▶ EXTRAIT:
------------------------------------------------

Le pinceau et le pic à glace

• 17 mars 2017, 17 mars 2017 •
Un biopic rendant hommage au combat d'une femme ouvre les 19è Rencontres du cinéma Sud-Américain - Zibeline

Entrée en force pour les 19è Rencontres du Cinéma Sud-Américain qui se sont ouvertes le 17 mars au Cinéma Le Gyptis par le film de Roberto Berliner, en compétition pour le Colibri d’or : Nise, O coração da loucoura ( Nise, au coeur de la folie). Une histoire vraie, hommage à une grande dame de la psychiatrie brésilienne, qui commence devant un mur d’acier aveugle. On voit une femme de dos, frappant à la porte dotée d’un judas grillagé qui ne s’ouvrira que sous ses coups répétés. On est à Engenho de Dentro, en 1944. Elle, c’est Nise da Silveira, subtilement interprétée par Glória Pires. Elle vient occuper un poste de médecin dans cet hôpital de Rio : le Centre psychiatrique Pedro II. Scène initiale emblématique de la difficulté qu’elle aura à pénétrer dans ce milieu de mâles dominants, imbus de leur «science», jaloux de leur autorité, abusant de leur pouvoir absolu sur des patients désarmés. L’état des lieux se fait brutalement. On entend des cris de douleur. On découvre avec elle les couloirs carcéraux barrés de grilles. On la suit jusque dans une salle de conférence où des médecins vantent les mérites de la lobotomie au pic à glace et pratiquent à titre d’exemple, une séance d’électrochocs sur un homme attaché et baîllonné. Nise refusant ces pratiques, se trouve reléguée dans la section de la thérapie occupationnelle confiée à des infirmiers qui donnent «aux dingos» des tâches domestiques. Un espace plus proche du débarras que de l’espace hospitalier. Peu à peu, elle va imposer sa méthode : observer, écouter, ne pas interférer. Traiter les personnes internées en «clients» à servir et non en patients qui ne feraient que subir la volonté de normalisation d’une autorité. Le petit groupe se constitue : Adelina, l’obèse qui caresse des poupées fragiles, Lucio le violent , le jeune Raphael, Octavian, Fernando, Carlos et surtout Emygdio de Barros qui se révèle un peintre exceptionnel selon un grand critique d’art venu au vernissage de l’exposition organisée à l’hôpital. Avec une équipe réduite, elle va redonner une dignité à ces schizophrènes que ses collègues considèrent comme des déchets irrécupérables, transformer ces zombies martyrisés en êtres capables d’exprimer leurs émotions et leurs souffrances par l’art. Travail de l’inconscient  réorganisation de l’univers mental, émergence des images archétypales chères à Carl Jung dont Nise est la disciple et avec lequel elle entretient une correspondance, bien qu’il soit un tantinet macho, lui aussi.

------------------------------------------------

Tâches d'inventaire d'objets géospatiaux
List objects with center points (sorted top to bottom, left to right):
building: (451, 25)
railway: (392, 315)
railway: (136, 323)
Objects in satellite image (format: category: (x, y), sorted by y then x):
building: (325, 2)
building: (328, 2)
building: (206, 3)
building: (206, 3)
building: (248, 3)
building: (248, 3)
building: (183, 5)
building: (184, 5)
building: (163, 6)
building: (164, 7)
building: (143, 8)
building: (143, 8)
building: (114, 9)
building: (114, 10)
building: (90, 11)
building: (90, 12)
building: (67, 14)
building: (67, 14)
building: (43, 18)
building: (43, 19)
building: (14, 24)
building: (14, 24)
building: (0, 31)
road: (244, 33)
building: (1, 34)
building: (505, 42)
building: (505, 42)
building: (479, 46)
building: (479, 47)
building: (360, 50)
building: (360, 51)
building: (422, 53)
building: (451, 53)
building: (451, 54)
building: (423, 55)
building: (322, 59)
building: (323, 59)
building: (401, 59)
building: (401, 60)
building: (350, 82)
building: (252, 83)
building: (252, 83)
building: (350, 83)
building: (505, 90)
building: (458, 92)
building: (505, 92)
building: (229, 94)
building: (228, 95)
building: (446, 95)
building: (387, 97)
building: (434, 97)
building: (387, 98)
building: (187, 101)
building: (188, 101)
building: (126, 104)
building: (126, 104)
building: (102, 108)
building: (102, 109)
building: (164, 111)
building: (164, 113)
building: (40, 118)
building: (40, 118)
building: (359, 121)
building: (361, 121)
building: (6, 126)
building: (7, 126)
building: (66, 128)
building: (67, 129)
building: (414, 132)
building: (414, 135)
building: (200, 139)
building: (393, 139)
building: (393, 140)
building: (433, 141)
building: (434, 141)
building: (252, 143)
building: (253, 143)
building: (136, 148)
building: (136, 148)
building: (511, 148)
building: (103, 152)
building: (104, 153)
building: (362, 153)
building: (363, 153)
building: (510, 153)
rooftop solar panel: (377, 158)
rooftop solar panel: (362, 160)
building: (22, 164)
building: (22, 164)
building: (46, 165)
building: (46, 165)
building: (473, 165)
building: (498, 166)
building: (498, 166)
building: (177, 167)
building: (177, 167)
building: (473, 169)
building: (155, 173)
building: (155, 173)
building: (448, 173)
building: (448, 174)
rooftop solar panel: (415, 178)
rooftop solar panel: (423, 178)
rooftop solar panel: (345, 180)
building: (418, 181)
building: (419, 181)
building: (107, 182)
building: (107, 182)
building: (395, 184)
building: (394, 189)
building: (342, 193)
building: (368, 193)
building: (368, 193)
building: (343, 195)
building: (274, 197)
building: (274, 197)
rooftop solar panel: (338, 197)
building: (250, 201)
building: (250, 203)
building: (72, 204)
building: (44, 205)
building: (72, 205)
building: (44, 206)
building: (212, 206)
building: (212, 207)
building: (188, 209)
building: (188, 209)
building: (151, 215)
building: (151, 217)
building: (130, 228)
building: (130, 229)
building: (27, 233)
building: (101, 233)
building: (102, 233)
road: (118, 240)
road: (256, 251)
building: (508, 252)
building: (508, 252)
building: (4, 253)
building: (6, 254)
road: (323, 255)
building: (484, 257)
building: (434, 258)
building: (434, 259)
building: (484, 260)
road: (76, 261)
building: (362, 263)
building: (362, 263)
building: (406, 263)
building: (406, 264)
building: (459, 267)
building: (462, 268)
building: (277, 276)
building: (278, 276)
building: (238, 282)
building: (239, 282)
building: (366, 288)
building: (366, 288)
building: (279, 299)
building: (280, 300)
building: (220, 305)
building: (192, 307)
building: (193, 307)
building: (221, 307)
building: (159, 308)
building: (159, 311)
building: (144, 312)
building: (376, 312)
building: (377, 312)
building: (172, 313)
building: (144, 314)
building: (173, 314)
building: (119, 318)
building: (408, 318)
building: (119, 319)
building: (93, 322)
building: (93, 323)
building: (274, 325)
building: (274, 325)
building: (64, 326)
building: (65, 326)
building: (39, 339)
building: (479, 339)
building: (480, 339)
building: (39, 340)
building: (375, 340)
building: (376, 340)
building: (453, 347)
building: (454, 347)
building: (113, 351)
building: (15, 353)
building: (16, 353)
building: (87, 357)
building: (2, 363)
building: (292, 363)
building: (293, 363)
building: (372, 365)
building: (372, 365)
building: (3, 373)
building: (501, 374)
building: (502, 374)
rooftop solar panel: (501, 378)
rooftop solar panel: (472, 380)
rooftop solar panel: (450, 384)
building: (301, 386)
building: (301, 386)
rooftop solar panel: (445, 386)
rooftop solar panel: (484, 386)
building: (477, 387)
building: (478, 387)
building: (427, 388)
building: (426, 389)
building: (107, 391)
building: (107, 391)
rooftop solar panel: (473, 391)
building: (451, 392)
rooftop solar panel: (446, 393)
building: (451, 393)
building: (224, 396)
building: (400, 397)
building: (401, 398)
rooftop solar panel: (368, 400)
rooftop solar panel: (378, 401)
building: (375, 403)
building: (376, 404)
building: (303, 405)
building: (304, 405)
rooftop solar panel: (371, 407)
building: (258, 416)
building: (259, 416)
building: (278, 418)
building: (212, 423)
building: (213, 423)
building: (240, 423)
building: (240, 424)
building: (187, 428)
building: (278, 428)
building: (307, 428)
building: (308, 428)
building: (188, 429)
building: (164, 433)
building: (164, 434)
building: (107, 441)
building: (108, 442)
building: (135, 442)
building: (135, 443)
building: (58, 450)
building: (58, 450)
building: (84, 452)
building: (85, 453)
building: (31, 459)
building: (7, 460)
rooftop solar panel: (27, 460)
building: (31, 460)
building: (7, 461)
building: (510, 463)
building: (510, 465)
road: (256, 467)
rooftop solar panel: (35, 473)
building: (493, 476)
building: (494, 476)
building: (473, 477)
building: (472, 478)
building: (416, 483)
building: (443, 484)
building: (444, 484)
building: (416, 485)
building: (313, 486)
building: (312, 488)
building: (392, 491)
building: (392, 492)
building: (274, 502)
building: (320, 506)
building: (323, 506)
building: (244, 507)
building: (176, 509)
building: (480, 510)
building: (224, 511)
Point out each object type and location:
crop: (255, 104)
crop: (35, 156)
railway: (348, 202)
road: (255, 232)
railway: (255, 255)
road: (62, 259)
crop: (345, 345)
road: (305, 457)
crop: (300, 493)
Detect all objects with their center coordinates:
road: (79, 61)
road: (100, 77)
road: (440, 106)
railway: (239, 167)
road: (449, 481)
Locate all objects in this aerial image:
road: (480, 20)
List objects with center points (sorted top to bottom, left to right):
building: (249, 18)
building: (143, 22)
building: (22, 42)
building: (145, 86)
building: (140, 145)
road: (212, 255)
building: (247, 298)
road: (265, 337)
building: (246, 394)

------------------------------------------------

▶ TRAVAIL DEMANDÉ:
1) D'après l'extrait sur le film Nise, quelle actrice joue le rôle de Nise da Silveira ?
2) Poursuivez l'extrait sur le film Nise après sa dernière phrase.

▶ RÉPONSES PAR TÂCHE:
1) Glória Pires.

2)
Le pinceau contre le pic à glace, ce fut le combat médical et politique de la véritable Nise da Silveira, née en 1905 que le réalisateur fait apparaître dans la dernière séquence ainsi que ceux qu’elle a soignés, remarquablement incarnés par des acteurs professionnels. La vieille femme cite Artaud, affirmant qu’il y a 10 000 façons d’appartenir à la vie et de lutter pour son époque. Auparavant, le personnage Emygdio de Barros avait dit à propos de la fenêtre ouverte qu’il venait de peindre sur la toile que toutes les fenêtres finissent par s’ouvrir sur le paysage mais que ça demande du travail. C’est ce travail que décrit le film.

ELISE PADOVANI

Mars 2017

Photo : Nise : O coração da loucura/ Pela Imagem Filmes

Le film sera projeté à nouveau le mardi 21 mars à 16 h au Grand Plateau de La Friche et le samedi 25 mars 17h30 en présence des Philosophes publics.